Lajos Pusztai, MD, DPhil
It is unlikely that any single gene can predict response to targeted therapy for patients with HER2-positive breast cancer, new findings from a study suggest. Instead, gene networks— specifically those involving PI3 kinase (PI3K)—may provide a clearer picture of patient outcomes.
Researchers from Yale Cancer Center analyzed 203 biopsies from the NeoALTTO trial, which examined patients with HER2-positive breast cancer who received preoperative therapy with paclitaxel and lapatinib (Tykerb), paclitaxel and trastuzumab (Herceptin), or paclitaxel plus both anti-HER2 drugs.
In the analysis, researchers performed whole-exome sequencing of pretreatment biopsies and examined whether genome-wide metrics of overall mutational load, clonal heterogeneity, or alterations at variant, gene, and pathway levels were associated with treatment response and survival.
They found that no recurrent single gene mutations were significantly associated with pathologic complete response (pCR), except PIK3CA
[odds ratio, 0.42; P
= .0185]. Mutations in 33 of 714 pathways were significantly associated with response, but different genes were affected in different individuals. PIK3CA
was present in 23 of these pathways, defining what researchers call the “trastuzumab-resistance network” of 459 genes. Cases with mutations in this network had low pCR rates to trastuzumab compared with cases with no mutations.
To learn more about the significance of these findings, OncLive
spoke with study author Lajos Pusztai, MD, DPhil, professor of Medicine, chief of Breast Medical Oncology, co-director Yale Cancer Center Genetics, Genomics and Epigenetics, Yale Cancer Center, Yale School of Medicine. In the interview, Pusztai explains how these findings could impact biomarker research and the future treatment paradigm for HER2-positive breast cancer.
OncLive: What was the goal of this research?
: The goal of this research was to see if we could find predictive markers that could define the patient population that needs trastuzumab, lapatinib, the combination of both, or those for whom it doesn’t matter which of these therapies they get.
It is a part of a large attempt to find biomarkers. The clinical trial group has already published results of single marker-like mutations in PI3K
and on the value of immune cells in the tumor microenvironment. This was an additional piece of this puzzle; we looked at DNA alterations that could predict response or resistance to these drugs. We looked at the entire coding region of all the human genes that are expressed or are present in the human genome. We did whole exome sequencing on these pretreatment biopsies.
The goal was to see if there were any DNA-level alterations—either a single mutation in a gene or the overall mutational burden, or neoantigens that the mutations generate—that would be predictive of response, or if any pathway level alterations were predicative. We organized the genes in the human genome into various biological pathways—groups of genes that provide a given biological function.
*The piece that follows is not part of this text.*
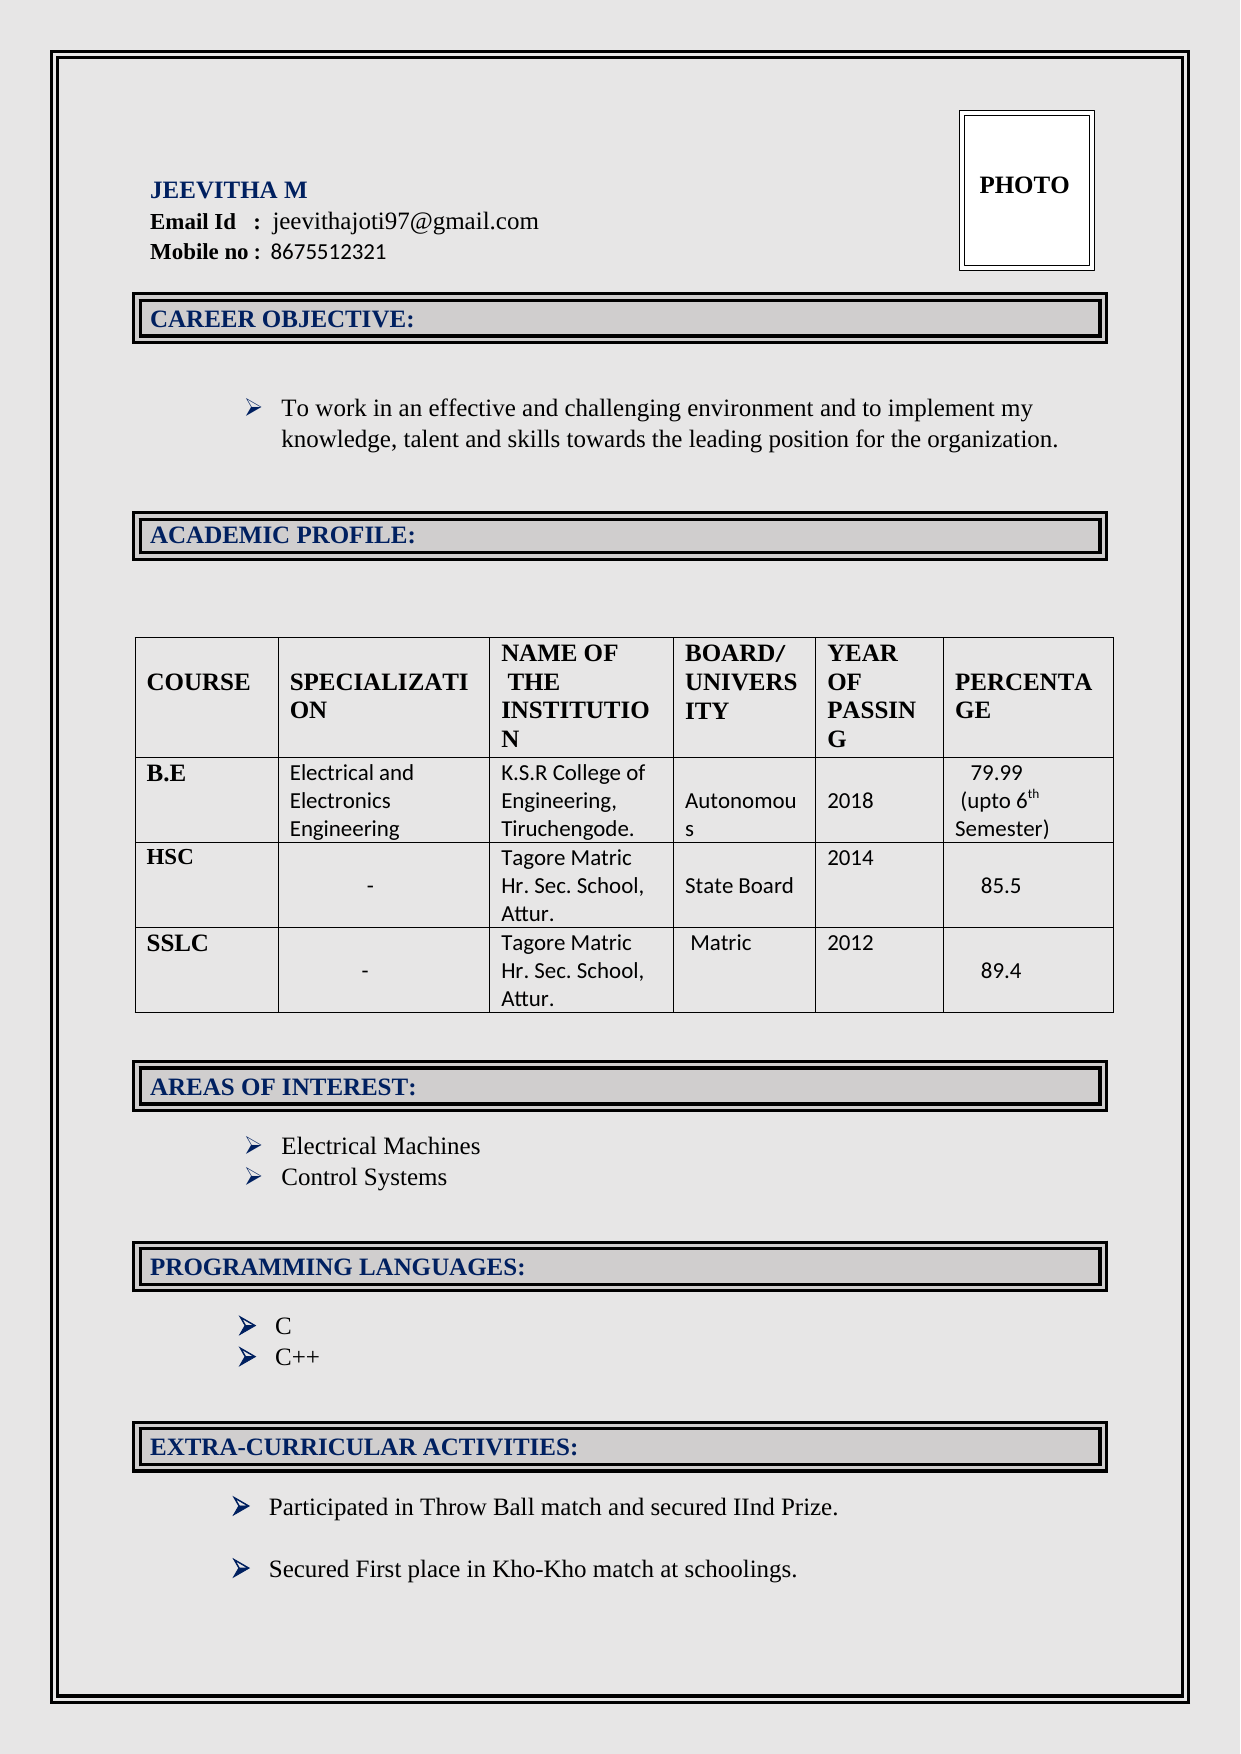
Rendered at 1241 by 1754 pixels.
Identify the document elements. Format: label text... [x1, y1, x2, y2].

What were the most significant findings?
What we found was that there is no single individual gene that would be very powerful as a predictor, because every cancer is sort of sensitive or resistant in its own way. However, we could identify pathway-level alterations that were associated with better or worse response.
Here, in this study, we really classified patients as having a pCR or not having one. If patients did not have a pCR, we referred to them having residual disease or being resistant to therapy. If they had a complete response (CR), we called them sensitive. A CR is really extreme chemotherapy sensitivity, because the cancer is completely gone from the breast by the end of the treatment.
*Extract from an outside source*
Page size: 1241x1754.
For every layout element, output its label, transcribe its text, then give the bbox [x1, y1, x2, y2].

What we found is that patients who had not achieved a pCR tended to have mutations in genes that were involved in the PI3K signaling network. In the past, we learned that if patients have a change in the PI3K gene, then they tend to have a lesser response.
However, what this adds to this literature is that it is really not just PI3K alone, but many of its partners that carry the exact same functional impact. Any kind of break in the PI3K network leads to the same phenotypic effect, and that effect is that these tumors are less sensitive to HER2-targeted therapy.
How could this understanding be applied to treating patients with HER2-positive breast cancer?
Understanding the real biology behind a particular disease or a response of treatment is always helpful in the long run, because there could be new ways to exploit this knowledge to develop therapies.